### To do
From the line with "Document page, 2001x1125 pixels." through the final line below, restate each line word for word and return nothing else.

### Dataset records

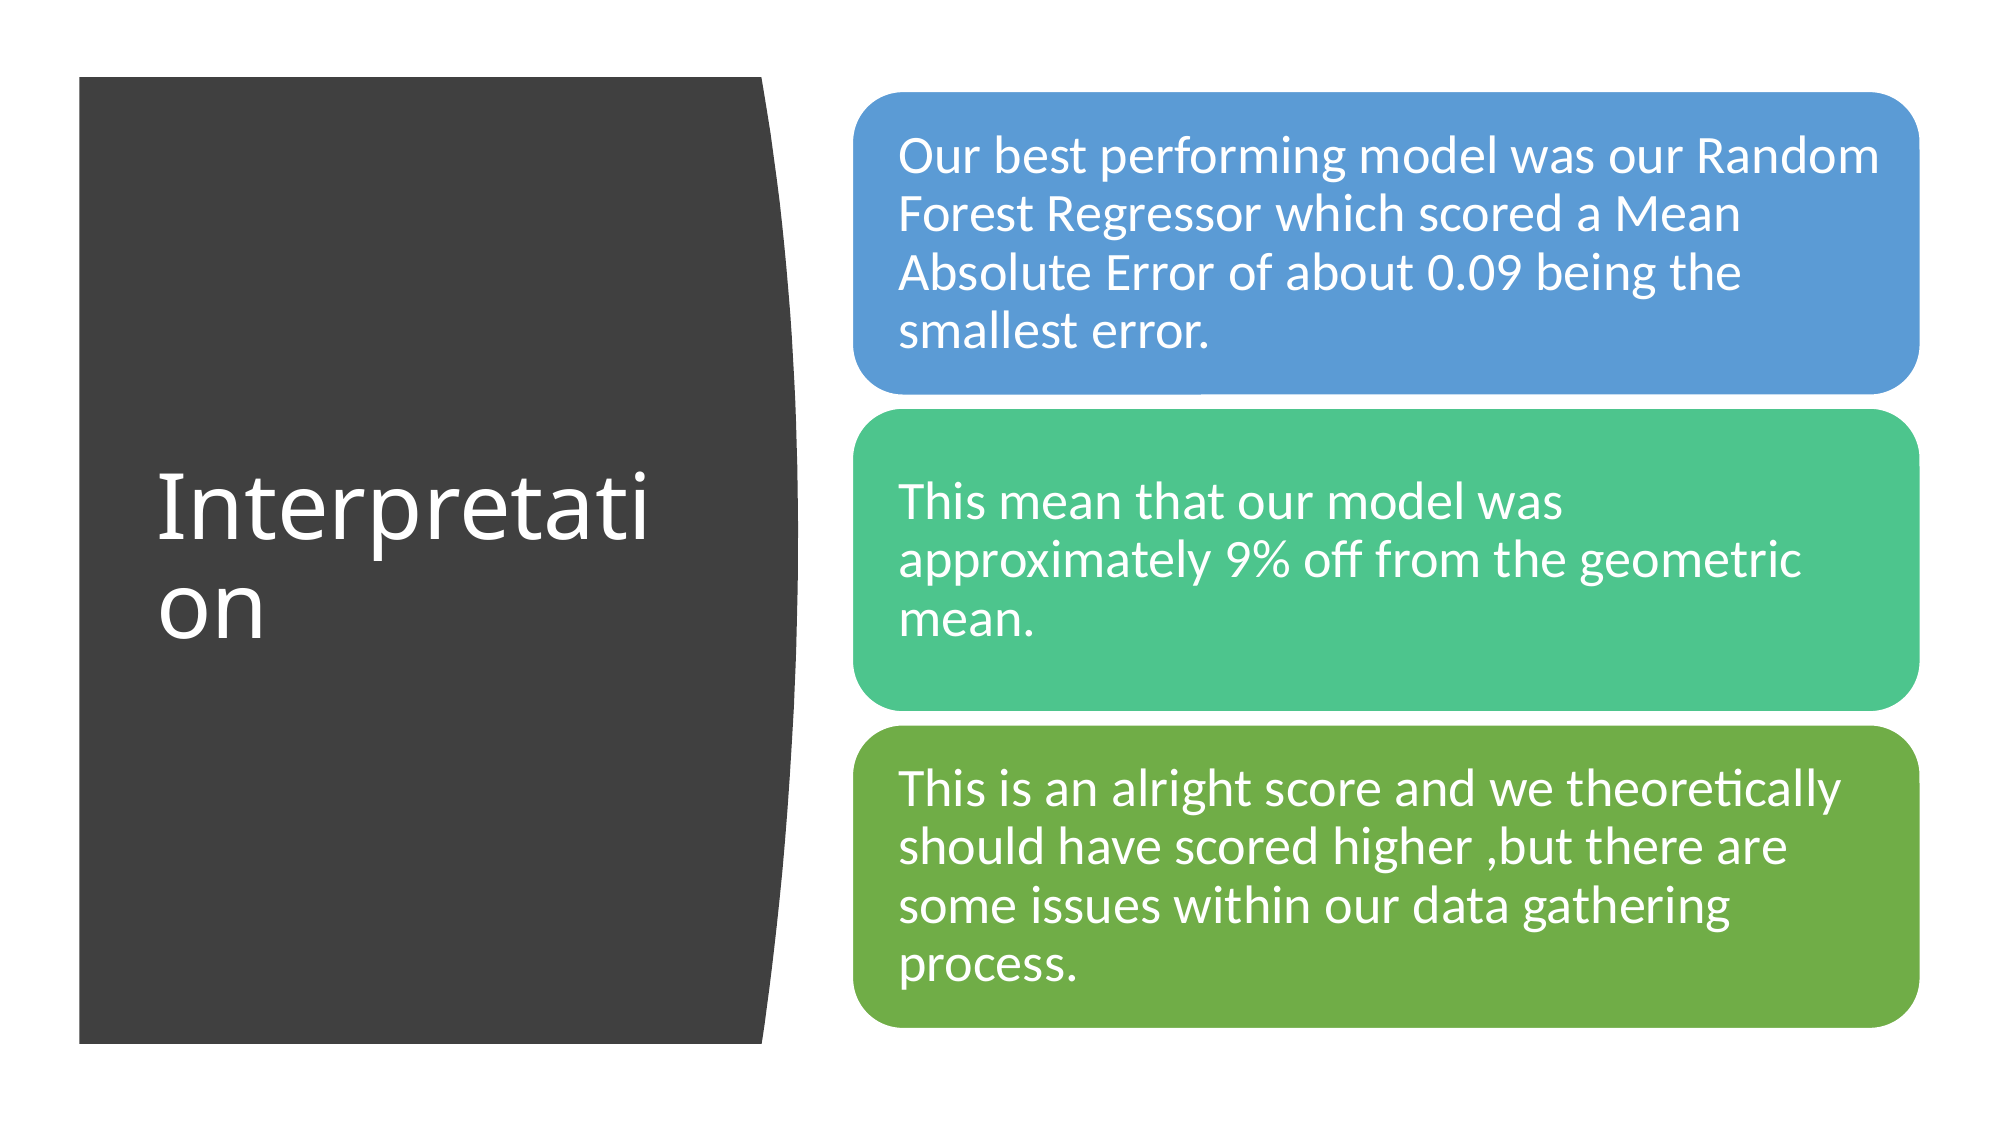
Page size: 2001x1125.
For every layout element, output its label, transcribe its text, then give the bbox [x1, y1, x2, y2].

text_box [78, 76, 800, 1045]
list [852, 77, 1921, 1043]
title Interpretation [141, 166, 702, 953]
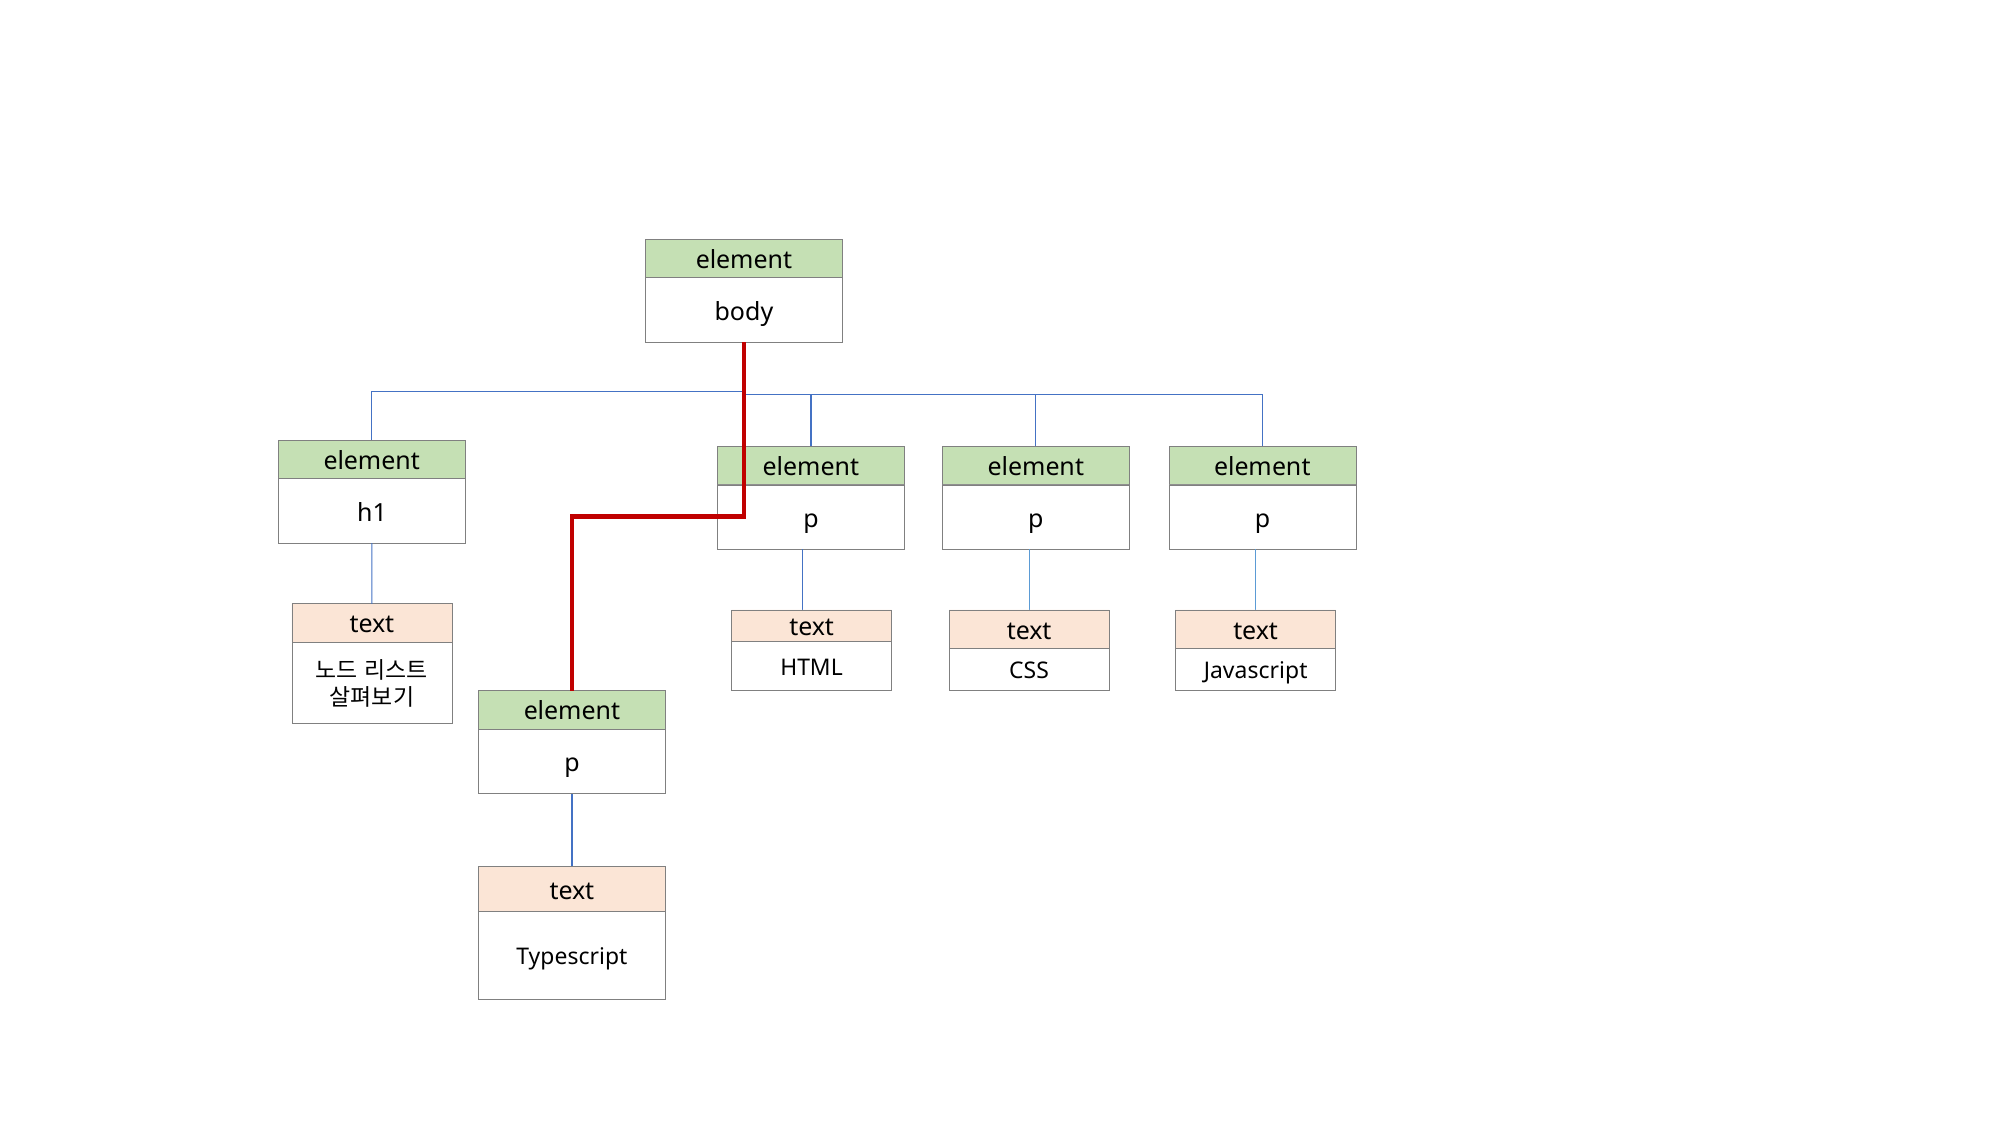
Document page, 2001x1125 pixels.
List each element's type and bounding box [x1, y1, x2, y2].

text_box [291, 603, 452, 723]
text_box [725, 360, 830, 428]
text_box [731, 609, 892, 691]
text_box [833, 446, 905, 550]
text_box [1169, 446, 1356, 550]
text_box [949, 609, 1110, 691]
text_box [951, 135, 1056, 654]
text_box [942, 446, 951, 550]
text_box [278, 439, 466, 544]
text_box [478, 690, 666, 794]
text_box [483, 430, 833, 603]
text_box [1056, 446, 1130, 550]
text_box [837, 248, 942, 541]
text_box [478, 866, 666, 1000]
text_box [509, 205, 607, 430]
text_box [1175, 609, 1336, 691]
text_box [645, 239, 843, 343]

### Exercise solution
Document page, 2001x1125 pixels.
List each element's type and bounding box [x1, y1, x2, y2].

text_box [291, 603, 452, 723]
text_box [725, 360, 830, 428]
text_box [731, 609, 892, 691]
text_box [833, 446, 905, 550]
text_box [1169, 446, 1356, 550]
text_box [949, 609, 1110, 691]
text_box [951, 135, 1056, 654]
text_box [942, 446, 951, 550]
text_box [278, 439, 466, 544]
text_box [478, 690, 666, 794]
text_box [483, 430, 833, 603]
text_box [1056, 446, 1130, 550]
text_box [837, 248, 942, 541]
text_box [478, 866, 666, 1000]
text_box [509, 205, 607, 430]
text_box [1175, 609, 1336, 691]
text_box [645, 239, 843, 343]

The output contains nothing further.